== Exercise ==
Find the line with "1151 313 42656" in the records below. Copy it and every line after it, up to and including the line with "602 396 6.37".

··· Given data ···

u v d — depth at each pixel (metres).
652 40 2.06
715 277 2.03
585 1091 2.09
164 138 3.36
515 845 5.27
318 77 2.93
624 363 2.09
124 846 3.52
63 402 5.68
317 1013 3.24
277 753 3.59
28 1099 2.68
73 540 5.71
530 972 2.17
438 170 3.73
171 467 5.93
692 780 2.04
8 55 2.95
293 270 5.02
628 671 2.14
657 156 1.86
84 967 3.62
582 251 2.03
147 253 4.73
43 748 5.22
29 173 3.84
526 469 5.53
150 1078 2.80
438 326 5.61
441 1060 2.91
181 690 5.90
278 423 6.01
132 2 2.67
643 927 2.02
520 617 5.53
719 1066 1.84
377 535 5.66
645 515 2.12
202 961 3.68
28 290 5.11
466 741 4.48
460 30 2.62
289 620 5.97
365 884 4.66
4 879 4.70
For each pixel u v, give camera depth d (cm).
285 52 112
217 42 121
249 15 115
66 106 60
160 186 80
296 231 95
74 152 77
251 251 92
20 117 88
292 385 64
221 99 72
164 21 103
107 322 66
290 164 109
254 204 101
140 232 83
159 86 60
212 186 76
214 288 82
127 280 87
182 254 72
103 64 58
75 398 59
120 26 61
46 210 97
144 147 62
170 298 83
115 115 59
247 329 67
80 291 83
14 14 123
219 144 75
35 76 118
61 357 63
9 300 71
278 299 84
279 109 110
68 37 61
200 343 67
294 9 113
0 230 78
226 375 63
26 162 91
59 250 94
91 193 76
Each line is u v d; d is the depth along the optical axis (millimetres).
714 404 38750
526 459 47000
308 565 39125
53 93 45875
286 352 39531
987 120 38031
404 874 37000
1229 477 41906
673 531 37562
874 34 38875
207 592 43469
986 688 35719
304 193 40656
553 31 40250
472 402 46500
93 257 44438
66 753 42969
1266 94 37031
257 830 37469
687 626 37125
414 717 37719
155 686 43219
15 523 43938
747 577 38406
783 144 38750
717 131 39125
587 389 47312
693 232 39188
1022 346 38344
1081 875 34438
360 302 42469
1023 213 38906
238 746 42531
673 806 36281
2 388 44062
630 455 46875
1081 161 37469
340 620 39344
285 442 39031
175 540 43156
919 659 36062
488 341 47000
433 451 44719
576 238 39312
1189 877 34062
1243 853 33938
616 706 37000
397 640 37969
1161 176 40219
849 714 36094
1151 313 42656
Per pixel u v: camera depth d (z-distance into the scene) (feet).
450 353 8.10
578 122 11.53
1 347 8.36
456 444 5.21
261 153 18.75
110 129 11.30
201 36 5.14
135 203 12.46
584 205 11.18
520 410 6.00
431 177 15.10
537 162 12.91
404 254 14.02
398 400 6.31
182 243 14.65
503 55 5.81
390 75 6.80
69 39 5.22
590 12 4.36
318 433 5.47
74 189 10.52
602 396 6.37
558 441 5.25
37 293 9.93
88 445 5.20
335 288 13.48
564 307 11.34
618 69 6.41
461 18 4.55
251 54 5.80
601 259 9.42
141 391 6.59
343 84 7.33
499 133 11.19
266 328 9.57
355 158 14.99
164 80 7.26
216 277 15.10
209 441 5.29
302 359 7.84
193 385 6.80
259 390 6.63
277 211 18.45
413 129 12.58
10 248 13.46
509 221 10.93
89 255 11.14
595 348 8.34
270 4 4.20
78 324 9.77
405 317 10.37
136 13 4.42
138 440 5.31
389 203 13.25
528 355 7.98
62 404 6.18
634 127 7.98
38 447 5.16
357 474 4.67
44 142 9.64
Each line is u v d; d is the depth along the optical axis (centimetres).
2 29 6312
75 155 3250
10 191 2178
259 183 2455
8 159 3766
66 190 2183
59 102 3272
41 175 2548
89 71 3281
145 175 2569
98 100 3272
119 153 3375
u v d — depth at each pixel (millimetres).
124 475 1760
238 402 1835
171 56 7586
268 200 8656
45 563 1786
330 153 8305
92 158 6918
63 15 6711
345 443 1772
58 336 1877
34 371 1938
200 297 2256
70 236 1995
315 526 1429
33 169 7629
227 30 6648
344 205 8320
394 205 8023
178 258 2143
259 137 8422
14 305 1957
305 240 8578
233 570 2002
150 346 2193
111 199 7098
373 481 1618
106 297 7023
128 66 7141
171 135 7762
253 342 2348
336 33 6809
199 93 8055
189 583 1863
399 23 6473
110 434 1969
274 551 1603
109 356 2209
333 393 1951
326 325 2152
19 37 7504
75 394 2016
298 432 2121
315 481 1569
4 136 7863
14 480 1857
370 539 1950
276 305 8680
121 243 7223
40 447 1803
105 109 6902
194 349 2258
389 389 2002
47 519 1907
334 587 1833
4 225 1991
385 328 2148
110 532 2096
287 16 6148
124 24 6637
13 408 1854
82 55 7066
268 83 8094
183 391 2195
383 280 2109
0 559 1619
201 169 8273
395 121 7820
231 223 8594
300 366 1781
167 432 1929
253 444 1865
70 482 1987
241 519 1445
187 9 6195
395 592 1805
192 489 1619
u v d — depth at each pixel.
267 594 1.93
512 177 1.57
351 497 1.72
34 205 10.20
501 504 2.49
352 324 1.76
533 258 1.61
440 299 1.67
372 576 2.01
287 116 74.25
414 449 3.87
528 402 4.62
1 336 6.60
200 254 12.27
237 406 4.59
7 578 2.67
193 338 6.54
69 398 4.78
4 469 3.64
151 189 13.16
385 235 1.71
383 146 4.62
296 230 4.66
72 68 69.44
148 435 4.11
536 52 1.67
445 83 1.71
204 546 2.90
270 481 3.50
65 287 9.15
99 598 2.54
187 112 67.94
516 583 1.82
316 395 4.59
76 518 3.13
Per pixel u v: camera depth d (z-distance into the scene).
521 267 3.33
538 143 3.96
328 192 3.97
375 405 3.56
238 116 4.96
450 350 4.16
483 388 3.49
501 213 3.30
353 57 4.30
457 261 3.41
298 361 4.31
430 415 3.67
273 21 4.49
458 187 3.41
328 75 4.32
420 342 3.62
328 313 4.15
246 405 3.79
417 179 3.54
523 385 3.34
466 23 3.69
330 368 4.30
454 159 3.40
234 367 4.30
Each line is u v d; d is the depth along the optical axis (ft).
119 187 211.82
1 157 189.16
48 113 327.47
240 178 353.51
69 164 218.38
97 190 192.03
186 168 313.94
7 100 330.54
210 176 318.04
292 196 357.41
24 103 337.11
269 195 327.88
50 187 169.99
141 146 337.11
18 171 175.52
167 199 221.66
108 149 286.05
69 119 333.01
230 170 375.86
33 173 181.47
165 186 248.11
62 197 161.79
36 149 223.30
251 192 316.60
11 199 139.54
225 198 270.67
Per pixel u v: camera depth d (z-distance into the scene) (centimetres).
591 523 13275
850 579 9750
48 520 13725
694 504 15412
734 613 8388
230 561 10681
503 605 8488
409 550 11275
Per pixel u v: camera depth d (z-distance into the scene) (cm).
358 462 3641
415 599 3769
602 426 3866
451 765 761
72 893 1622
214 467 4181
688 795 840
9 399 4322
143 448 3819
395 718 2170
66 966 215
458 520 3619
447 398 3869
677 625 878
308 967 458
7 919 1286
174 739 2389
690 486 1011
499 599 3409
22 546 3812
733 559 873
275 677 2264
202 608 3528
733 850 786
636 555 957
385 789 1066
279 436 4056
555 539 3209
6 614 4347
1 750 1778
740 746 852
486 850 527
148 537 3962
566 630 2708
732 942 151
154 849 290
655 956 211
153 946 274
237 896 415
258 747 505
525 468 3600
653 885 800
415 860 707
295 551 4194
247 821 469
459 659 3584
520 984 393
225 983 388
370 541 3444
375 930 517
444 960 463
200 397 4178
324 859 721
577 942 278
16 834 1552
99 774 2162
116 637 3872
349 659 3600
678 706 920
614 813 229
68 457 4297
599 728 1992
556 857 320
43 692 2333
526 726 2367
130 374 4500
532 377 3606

···

== Expected answer ==
1151 313 42656
Per pixel u v: camera depth d (z-distance into the scene) (feet).
450 353 8.10
578 122 11.53
1 347 8.36
456 444 5.21
261 153 18.75
110 129 11.30
201 36 5.14
135 203 12.46
584 205 11.18
520 410 6.00
431 177 15.10
537 162 12.91
404 254 14.02
398 400 6.31
182 243 14.65
503 55 5.81
390 75 6.80
69 39 5.22
590 12 4.36
318 433 5.47
74 189 10.52
602 396 6.37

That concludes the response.